As for my NaNoWriMo progress, I’ve decided to rename my file “The Process of Writing (Novel Title).” In this file, I’m tossing in everything I’ve worked on this month. My daily journal entries that go along with writing out scenes, my character’s autobiographies, my prayers (Lord, please help me write what you want me to write), a few emails from encouraging writerly friends, and bits of dialogue my own children say.
With all this, I’m up to 37,000 words. So I will hopefully keep going a few more days and reach the finish mark. But I’ll have to write by long-hand when we’re traveling to visit family this week because I don’t have a laptop. (sigh.)
Yet Robin Lee Hatcher says she writes her character autobiographies by long-hand, so maybe this will be good for me after all. I think you use a different part of your brain to write by hand as compared to typing.
Many times during this busy month of writing, I’ve felt God speak to me. I know it was Him because the experiences are so powerful, I’ve been overwhelmed to tears. For example, part of my story takes place in the 40s, and one day I was feeling frustrated that I needed so much more time to research.
Then I went to a meeting, and we had a guest speaker, a well-known writer in my hometown who writes a weekly newspaper column. (I’d met her once, when I bought a book she edited.) When she stood up to give her speech, she showed us all some newspapers from the 40s, with headlines screaming about important events that appear in my novel. She talked about what it was like for her. I hope no one in the meeting saw me scrunch down in my seat and wipe away tears.

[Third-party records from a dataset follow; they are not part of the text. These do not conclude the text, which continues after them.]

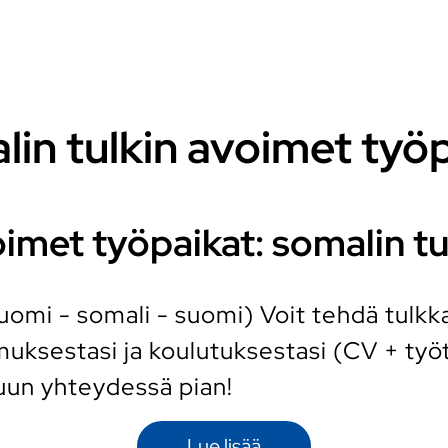
in tulkin avoimet työ
imet työpaikat: somalin tu
uomi - somali - suomi) Voit tehdä tulkk
ksestasi ja koulutuksestasi (CV + työt
uun yhteydessä pian!
Lue lisää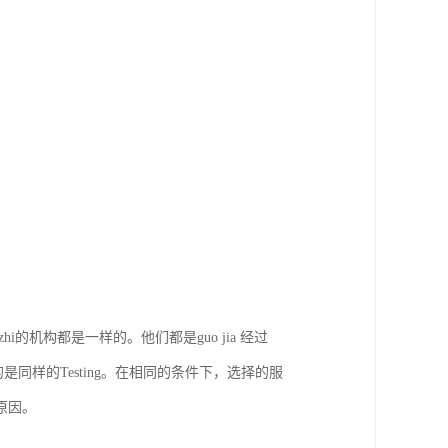
的机构都是一样的。他们都是guo jia 经过
的是同样的Testing。在相同的条件下，选择的服
原因。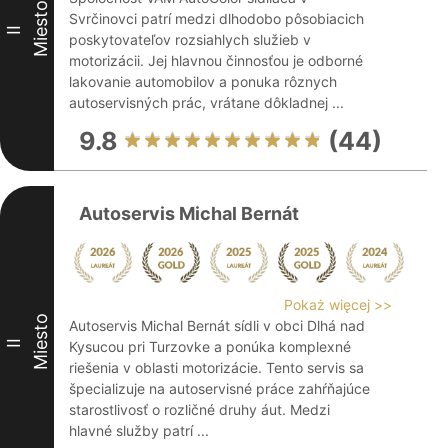
Miesto
Svrčinovci patrí medzi dlhodobo pôsobiacich
II
poskytovateľov rozsiahlych služieb v
motorizácii. Jej hlavnou činnosťou je odborné
lakovanie automobilov a ponuka rôznych
autoservisných prác, vrátane dôkladnej ...
9.8
(44)
Autoservis Michal Bernát
Pokaż więcej >>
Miesto
Autoservis Michal Bernát sídli v obci Dlhá nad
II
Kysucou pri Turzovke a ponúka komplexné
riešenia v oblasti motorizácie. Tento servis sa
špecializuje na autoservisné práce zahŕňajúce
starostlivosť o rozličné druhy áut. Medzi
hlavné služby patrí ...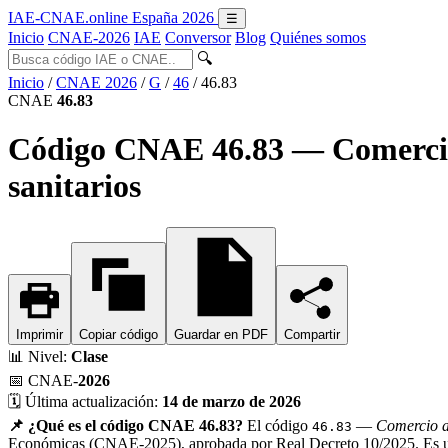
IAE-CNAE
.online
España 2026
☰
Inicio
CNAE-2026
IAE
Conversor
Blog
Quiénes somos
🔍
Inicio
/
CNAE 2026
/
G
/
46
/
46.83
CNAE
46.83
Código CNAE 46.83 — Comercio 
sanitarios
Imprimir
Copiar código
Guardar en PDF
Compartir
📊
Nivel:
Clase
📅
CNAE-
2026
🗓️
Última actualización:
14 de marzo de 2026
📌 ¿Qué es el código CNAE 46.83?
El código
—
Comercio a
46.83
Económicas (CNAE-2025), aprobada por Real Decreto 10/2025. Es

Another time, I was thinking, This whole writing thing is such a waste of my time. I’m no good. I can’t possibly write a novel. There are several Japanese elements in my story, and I was thinking that there are tons of people who could write about this better than me. I was pushing my cart through Wal-Mart, blessedly alone, while I thought these things. Then I looked up, and I was standing in the Asian section of the store.

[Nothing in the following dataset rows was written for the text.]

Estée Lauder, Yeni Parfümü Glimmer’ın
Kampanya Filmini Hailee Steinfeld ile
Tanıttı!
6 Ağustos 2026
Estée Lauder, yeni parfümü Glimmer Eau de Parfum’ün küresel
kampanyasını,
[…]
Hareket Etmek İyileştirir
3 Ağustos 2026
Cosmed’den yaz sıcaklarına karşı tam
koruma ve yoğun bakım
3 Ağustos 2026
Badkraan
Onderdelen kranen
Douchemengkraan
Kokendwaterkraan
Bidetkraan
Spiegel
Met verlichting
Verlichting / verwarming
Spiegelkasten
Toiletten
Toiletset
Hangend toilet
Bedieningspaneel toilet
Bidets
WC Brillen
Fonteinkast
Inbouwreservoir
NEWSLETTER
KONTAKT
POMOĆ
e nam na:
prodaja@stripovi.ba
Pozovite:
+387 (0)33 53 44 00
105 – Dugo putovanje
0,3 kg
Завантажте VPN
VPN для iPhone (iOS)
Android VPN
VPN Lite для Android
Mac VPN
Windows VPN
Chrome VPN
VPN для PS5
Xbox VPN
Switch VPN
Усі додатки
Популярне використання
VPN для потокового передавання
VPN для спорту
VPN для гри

There were boxes, packages, and cans of my favorite foods that I remember eating in Japan! The Japanese words jumped out at me, and I could still read them. For example, Wal-Mart carries the “Sapporo Ichiban” brand of Ramen. I could hear the commercial in my head that I watched on TV hundreds of times when I lived there. Again, I was moved to tears, and even though the store was packed, there was no one but me on this aisle, so nobody saw me. Write, my child. Write what’s on your heart.

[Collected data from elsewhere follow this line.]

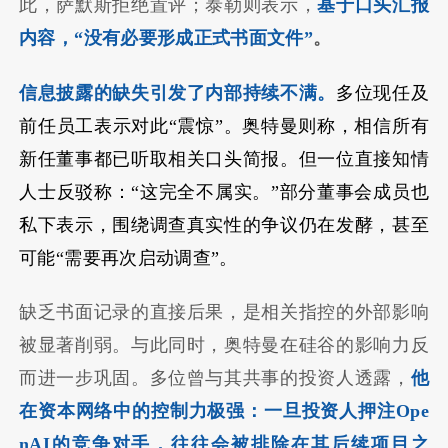
此，萨默斯拒绝置评；泰勒则表示，
基于口头汇报
内容，“没有必要形成正式书面文件”
。
信息披露的缺失引发了内部持续不满。
多位现任及
前任员工表示对此“震惊”。奥特曼则称，相信所有
新任董事都已听取相关口头简报。但一位直接知情
人士反驳称：“这完全不属实。”部分董事会成员也
私下表示，围绕调查真实性的争议仍在发酵，甚至
可能“需要再次启动调查”。
缺乏书面记录的直接后果，是相关指控的外部影响
被显著削弱。与此同时，奥特曼在硅谷的影响力反
而进一步巩固。多位曾与其共事的投资人透露，
他
在资本网络中的控制力极强：一旦投资人押注Ope
nAI的竞争对手，往往会被排除在其后续项目之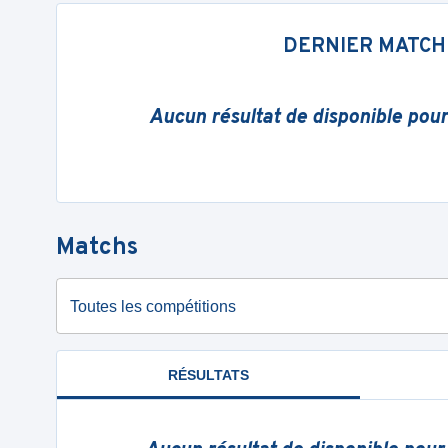
DERNIER MATCH
Aucun résultat de disponible pou
Matchs
Toutes les compétitions
RÉSULTATS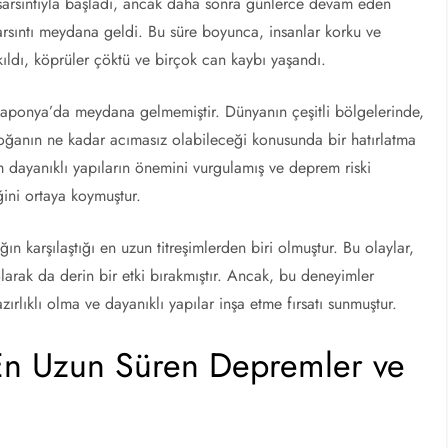
 sarsıntıyla başladı, ancak daha sonra günlerce devam eden
ı sarsıntı meydana geldi. Bu süre boyunca, insanlar korku ve
ıldı, köprüler çöktü ve birçok can kaybı yaşandı.
 Japonya’da meydana gelmemiştir. Dünyanın çeşitli bölgelerinde,
doğanın ne kadar acımasız olabileceği konusunda bir hatırlatma
dayanıklı yapıların önemini vurgulamış ve deprem riski
ğini ortaya koymuştur.
n karşılaştığı en uzun titreşimlerden biri olmuştur. Bu olaylar,
larak da derin bir etki bırakmıştır. Ancak, bu deneyimler
ırlıklı olma ve dayanıklı yapılar inşa etme fırsatı sunmuştur.
En Uzun Süren Depremler ve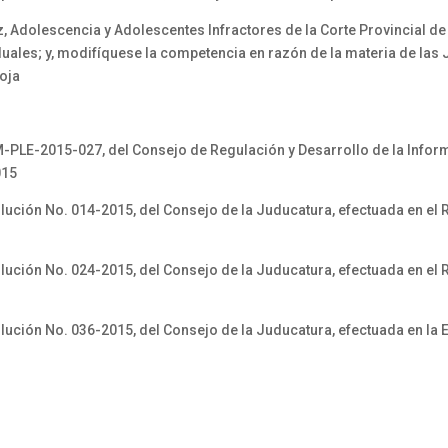
z, Adolescencia y Adolescentes Infractores de la Corte Provincial d
siduales; y, modifíquese la competencia en razón de la materia de las
Loja
M-PLE-2015-027, del Consejo de Regulación y Desarrollo de la Info
2015
ución No. 014-2015, del Consejo de la Juducatura, efectuada en el R
ución No. 024-2015, del Consejo de la Juducatura, efectuada en el R
ución No. 036-2015, del Consejo de la Juducatura, efectuada en la E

One day, I got an email from my husband, asking if I’d be interested in going to a particular writing conference next year. This was all his idea. We talked about it, and I decided to get up in the morning and use my NaNoWriMo word count goal to register for the conference. I also signed up for a one-day intensive writing workshop, where you read a part of your work out loud to an editor or agent.
A few days later, I got a package in the mail, confirming my registration. When I went back to the site to check something online, two words jumped out at me: SOLD OUT. The workshop I’m signed up for is now sold out. I couldn’t believe it. If it weren’t for my husband’s prodding, I wouldn’t have a spot. Again, I was overcome with tears!
So, as you see, I’ve become quite an emotional basket case this month! I have so little time to write, only in the wee morning hours, but as I go along my days, I’m listening to my children more closely than ever, jotting down their exact words on sticky notes, studying their actions … and moving … slowly … along … in my dream of writing a children’s novel.
In living this way, I’ve never felt such JOY of being a mom! It’s like my characters are alive in my own home!
And you? What are you dreaming about this week?
I wish you all a Happy Thanksgiving. May God bless you with a wonderful celebration of His love!